(Exercise inputs begins)

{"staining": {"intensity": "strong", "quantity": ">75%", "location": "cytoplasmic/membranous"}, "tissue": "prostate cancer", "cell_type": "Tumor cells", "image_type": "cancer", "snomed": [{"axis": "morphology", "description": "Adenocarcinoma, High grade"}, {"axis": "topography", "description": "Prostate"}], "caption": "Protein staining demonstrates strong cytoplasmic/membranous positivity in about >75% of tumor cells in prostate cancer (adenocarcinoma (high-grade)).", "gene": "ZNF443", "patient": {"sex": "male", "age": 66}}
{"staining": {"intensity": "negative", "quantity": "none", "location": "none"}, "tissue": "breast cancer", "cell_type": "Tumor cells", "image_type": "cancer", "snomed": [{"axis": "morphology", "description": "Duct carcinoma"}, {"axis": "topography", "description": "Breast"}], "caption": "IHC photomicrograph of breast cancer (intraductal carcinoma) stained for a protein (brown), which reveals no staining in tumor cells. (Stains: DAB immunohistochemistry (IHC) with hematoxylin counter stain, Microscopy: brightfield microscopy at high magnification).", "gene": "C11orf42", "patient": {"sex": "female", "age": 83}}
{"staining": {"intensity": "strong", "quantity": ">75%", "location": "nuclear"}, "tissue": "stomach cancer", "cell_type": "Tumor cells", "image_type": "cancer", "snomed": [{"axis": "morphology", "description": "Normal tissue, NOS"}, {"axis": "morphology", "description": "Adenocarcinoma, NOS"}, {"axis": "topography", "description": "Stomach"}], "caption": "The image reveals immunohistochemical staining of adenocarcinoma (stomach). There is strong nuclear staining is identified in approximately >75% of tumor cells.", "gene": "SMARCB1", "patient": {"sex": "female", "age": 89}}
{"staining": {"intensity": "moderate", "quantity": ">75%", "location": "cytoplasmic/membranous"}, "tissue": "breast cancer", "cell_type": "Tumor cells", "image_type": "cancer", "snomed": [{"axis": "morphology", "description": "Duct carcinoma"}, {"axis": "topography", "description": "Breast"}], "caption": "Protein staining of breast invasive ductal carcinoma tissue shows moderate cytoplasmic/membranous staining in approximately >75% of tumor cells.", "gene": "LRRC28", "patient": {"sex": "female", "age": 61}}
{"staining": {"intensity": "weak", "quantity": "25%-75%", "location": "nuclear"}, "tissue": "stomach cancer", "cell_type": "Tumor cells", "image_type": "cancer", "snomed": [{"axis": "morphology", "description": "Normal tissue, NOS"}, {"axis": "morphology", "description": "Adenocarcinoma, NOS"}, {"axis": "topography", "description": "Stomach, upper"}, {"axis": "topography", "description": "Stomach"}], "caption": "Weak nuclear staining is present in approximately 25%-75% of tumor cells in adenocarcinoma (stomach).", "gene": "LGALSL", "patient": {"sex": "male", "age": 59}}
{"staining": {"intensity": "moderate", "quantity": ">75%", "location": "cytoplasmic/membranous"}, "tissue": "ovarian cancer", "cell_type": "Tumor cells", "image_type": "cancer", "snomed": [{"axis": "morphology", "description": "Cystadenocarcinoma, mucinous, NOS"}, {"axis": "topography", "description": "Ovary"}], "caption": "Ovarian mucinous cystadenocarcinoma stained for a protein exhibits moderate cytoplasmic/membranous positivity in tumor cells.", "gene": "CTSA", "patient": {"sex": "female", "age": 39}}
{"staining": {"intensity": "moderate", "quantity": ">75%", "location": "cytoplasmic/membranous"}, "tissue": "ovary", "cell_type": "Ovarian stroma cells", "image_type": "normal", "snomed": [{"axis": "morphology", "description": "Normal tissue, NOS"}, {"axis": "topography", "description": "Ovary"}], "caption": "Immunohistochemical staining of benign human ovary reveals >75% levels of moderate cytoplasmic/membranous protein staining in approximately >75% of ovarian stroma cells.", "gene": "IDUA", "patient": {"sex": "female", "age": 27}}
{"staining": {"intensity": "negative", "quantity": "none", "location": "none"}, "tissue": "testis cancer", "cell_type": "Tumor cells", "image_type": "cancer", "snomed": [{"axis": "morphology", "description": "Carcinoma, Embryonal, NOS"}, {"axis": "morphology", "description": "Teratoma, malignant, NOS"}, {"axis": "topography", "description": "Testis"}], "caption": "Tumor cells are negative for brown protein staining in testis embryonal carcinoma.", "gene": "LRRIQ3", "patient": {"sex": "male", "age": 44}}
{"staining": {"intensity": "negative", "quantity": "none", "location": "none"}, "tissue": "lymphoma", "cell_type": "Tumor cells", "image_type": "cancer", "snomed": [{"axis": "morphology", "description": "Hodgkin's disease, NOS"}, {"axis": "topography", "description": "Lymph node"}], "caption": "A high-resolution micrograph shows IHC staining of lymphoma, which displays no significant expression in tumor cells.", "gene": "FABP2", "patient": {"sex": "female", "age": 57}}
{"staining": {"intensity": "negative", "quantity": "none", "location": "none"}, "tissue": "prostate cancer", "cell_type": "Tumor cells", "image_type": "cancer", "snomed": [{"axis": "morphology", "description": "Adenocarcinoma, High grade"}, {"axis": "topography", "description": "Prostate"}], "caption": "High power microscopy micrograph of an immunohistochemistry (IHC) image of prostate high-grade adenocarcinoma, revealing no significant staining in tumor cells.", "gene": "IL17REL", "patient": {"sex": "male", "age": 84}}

(Exercise inputs ends)

What is needed is a copy of every line above in which "shows" appears.

{"staining": {"intensity": "moderate", "quantity": ">75%", "location": "cytoplasmic/membranous"}, "tissue": "breast cancer", "cell_type": "Tumor cells", "image_type": "cancer", "snomed": [{"axis": "morphology", "description": "Duct carcinoma"}, {"axis": "topography", "description": "Breast"}], "caption": "Protein staining of breast invasive ductal carcinoma tissue shows moderate cytoplasmic/membranous staining in approximately >75% of tumor cells.", "gene": "LRRC28", "patient": {"sex": "female", "age": 61}}
{"staining": {"intensity": "negative", "quantity": "none", "location": "none"}, "tissue": "lymphoma", "cell_type": "Tumor cells", "image_type": "cancer", "snomed": [{"axis": "morphology", "description": "Hodgkin's disease, NOS"}, {"axis": "topography", "description": "Lymph node"}], "caption": "A high-resolution micrograph shows IHC staining of lymphoma, which displays no significant expression in tumor cells.", "gene": "FABP2", "patient": {"sex": "female", "age": 57}}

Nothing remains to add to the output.